Semt pazarları tam bir facia. Birçok pazar esnafı ürününü seçtirmiyor ve kendisi el çabukluğuyla çürük olanları doldurup veriyor. Tabi ki işini dürüstçe yapanın hakkını teslim eder, önünde saygıyla eğiliriz. Ancak pazar esnafı marketlere yenik düşmesin diye çoğunlukla pazardan alışveriş yapmayı tercih ettiğim için daha çok kendi gözlemlerime dayanarak bunları aktarıyorum.

Komşu illerimiz depremden daha çok etkilendikleri için birçok aile ilimizde ikamet etmek üzere şehrimize geldi. Geldi gelmesine de bin pişman oldu. Kiralık veya satılık evler fırsatçılar tarafından uçuk fiyatlar istenerek deprem mağdurlarına verildi. Depremden önce doğalgaz parası ödememek için cüzi fiyatlara kiracı arayanlar, depremden sonra vicdanlarını karartarak üç dört katına evlerini kiraya verdiler.

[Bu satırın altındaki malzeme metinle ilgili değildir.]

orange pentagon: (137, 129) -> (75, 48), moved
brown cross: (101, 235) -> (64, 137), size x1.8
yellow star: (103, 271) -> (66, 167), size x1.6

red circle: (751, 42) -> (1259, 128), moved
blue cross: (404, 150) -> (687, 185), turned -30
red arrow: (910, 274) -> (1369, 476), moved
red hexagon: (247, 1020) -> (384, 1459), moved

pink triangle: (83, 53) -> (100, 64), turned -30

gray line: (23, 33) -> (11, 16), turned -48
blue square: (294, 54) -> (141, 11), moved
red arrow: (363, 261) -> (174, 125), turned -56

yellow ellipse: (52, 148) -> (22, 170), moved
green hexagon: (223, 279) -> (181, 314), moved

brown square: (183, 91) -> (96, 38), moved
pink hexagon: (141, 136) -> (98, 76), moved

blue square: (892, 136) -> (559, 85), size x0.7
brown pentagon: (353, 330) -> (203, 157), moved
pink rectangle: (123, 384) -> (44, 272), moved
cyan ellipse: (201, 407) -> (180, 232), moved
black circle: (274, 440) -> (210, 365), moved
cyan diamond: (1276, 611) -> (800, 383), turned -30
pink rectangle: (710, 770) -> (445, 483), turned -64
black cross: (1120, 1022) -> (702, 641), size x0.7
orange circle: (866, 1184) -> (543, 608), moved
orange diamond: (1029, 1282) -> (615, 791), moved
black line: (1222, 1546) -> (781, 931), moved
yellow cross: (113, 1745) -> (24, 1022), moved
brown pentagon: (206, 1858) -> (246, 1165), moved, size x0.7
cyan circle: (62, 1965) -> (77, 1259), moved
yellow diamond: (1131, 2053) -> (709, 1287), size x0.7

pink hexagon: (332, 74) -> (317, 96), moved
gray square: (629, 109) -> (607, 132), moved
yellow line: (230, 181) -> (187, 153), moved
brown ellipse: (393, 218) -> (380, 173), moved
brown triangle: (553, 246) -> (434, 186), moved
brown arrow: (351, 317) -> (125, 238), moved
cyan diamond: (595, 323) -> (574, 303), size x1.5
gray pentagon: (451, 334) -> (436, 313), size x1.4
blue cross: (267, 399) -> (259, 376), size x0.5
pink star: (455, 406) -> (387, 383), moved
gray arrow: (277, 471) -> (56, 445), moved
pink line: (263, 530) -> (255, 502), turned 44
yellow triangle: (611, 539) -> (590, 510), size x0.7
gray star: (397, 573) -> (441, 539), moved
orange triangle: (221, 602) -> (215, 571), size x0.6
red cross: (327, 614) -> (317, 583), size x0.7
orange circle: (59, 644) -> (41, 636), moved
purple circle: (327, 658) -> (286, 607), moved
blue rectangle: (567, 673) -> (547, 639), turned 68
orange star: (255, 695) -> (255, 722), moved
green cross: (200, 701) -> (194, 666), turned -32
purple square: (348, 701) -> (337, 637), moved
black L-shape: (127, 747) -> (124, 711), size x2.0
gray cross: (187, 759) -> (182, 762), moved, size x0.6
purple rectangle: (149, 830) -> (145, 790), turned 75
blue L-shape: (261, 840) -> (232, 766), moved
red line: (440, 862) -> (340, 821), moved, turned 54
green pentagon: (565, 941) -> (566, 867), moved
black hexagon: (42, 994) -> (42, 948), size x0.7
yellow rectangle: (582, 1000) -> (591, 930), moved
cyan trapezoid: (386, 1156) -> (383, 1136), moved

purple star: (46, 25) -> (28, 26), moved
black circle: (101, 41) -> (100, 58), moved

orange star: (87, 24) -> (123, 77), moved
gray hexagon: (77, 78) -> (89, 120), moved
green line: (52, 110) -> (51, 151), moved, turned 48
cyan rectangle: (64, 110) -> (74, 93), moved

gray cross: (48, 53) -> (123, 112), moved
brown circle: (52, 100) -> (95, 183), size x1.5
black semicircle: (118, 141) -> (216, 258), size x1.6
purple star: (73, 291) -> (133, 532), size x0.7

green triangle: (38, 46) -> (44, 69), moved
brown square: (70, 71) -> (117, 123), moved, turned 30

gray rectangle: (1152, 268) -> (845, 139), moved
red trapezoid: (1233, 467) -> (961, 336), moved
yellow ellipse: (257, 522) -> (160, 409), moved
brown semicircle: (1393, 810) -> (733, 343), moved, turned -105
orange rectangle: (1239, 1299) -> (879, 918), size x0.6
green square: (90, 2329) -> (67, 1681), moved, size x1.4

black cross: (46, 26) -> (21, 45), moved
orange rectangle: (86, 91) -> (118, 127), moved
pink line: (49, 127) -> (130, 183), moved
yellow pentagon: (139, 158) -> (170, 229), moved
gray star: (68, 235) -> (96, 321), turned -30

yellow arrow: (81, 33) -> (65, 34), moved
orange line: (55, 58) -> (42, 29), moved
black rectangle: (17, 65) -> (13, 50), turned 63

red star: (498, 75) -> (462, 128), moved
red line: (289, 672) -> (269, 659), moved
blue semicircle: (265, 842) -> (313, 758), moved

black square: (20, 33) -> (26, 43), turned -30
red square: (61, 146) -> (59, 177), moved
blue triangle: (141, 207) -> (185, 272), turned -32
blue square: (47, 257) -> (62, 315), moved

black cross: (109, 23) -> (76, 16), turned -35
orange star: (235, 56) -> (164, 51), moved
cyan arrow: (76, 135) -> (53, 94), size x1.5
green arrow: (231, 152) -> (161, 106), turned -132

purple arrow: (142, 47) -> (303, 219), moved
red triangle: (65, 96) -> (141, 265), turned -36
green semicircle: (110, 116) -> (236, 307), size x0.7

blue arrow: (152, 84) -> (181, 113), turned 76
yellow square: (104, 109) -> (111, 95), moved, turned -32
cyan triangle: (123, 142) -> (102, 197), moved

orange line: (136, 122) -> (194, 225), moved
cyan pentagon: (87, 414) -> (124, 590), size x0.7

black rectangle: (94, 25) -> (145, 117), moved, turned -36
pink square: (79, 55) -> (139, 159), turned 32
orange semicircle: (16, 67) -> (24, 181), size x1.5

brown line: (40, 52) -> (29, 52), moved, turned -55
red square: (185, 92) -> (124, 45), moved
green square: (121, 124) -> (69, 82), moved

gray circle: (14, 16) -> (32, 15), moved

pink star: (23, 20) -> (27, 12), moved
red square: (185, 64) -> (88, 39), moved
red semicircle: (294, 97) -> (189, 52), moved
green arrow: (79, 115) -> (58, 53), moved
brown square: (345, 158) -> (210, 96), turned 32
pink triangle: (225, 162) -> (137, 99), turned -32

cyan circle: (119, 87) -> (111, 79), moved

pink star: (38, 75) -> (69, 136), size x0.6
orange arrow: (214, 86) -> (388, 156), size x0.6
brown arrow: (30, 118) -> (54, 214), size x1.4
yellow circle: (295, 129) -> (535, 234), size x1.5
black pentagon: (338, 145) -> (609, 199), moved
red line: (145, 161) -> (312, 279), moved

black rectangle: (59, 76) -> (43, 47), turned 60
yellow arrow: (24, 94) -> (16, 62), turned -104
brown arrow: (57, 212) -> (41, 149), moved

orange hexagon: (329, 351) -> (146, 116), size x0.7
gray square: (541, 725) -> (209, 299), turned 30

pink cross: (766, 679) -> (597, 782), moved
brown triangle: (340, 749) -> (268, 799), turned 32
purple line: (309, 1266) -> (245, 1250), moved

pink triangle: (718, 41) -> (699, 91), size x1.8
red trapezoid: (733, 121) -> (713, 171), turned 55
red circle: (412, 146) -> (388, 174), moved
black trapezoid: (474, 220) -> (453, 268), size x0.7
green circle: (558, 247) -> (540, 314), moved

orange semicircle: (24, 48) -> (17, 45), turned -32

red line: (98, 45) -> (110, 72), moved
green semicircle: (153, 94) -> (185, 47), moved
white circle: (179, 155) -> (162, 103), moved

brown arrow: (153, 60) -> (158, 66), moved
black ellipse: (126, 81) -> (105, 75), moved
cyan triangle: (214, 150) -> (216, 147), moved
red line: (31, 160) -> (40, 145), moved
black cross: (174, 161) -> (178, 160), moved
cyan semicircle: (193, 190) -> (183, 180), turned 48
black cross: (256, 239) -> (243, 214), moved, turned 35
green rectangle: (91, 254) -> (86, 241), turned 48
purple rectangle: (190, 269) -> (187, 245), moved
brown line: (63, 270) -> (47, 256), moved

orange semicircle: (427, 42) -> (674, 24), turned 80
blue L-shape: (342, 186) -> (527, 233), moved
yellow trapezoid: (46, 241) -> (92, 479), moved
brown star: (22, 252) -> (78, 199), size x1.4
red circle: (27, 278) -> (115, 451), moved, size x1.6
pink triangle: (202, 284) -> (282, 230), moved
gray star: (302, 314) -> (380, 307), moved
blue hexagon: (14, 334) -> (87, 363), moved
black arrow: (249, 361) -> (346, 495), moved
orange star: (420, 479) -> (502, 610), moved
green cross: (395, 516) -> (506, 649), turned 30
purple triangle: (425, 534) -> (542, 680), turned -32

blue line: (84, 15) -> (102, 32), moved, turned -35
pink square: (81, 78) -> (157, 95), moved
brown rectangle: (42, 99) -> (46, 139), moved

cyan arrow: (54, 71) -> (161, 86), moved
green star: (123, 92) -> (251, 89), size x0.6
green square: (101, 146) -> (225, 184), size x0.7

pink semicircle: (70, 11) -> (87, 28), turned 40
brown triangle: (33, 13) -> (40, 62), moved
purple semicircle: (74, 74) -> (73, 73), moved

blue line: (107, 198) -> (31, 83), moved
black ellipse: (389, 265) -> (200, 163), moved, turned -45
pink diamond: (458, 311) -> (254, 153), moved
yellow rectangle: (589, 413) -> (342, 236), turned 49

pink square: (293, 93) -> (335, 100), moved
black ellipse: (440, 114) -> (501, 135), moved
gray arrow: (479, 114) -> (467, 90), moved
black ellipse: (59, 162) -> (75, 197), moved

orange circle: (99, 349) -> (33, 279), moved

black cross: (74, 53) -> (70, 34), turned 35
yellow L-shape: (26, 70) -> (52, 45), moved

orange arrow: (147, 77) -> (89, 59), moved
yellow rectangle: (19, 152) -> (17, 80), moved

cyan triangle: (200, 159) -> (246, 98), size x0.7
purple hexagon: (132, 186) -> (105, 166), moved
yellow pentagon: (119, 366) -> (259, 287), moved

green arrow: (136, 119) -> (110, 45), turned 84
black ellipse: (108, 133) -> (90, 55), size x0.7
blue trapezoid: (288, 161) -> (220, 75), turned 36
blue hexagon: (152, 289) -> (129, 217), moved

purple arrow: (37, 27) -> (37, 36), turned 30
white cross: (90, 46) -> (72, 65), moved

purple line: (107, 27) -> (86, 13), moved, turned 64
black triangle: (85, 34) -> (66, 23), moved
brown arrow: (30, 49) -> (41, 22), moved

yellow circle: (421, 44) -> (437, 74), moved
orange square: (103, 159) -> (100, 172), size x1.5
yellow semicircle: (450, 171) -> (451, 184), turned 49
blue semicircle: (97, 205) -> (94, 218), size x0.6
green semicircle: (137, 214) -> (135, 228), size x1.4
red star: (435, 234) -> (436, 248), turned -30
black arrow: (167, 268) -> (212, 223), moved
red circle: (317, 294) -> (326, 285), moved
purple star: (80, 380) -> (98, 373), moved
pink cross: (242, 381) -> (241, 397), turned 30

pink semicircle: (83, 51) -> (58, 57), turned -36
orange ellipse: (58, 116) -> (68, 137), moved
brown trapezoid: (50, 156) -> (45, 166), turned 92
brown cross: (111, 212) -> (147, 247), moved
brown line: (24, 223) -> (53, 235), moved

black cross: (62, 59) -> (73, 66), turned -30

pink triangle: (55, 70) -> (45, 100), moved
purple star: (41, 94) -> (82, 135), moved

Bütün bu değerlendirmenin esas amacı; ilimizdeki kurum ve kuruluşların yeterli denetim yapmadıklarını vurgulamak içindir. Belediyemiz, Emniyet Müdürlüğümüz, Tarım ve Orman Müdürlüğümüz, Maliye ve Defterdarlık, Odalarımız (Etso, Borsa, Şoförler C. Vs) Sivil Toplum Kuruluşlarımız gibi bir takım kurum ve kuruluşlarımız denetimlerini sıkılaştırırlarsa daha yaşanabilir bir Elazığ'a sahip olabiliriz diye düşünüyorum.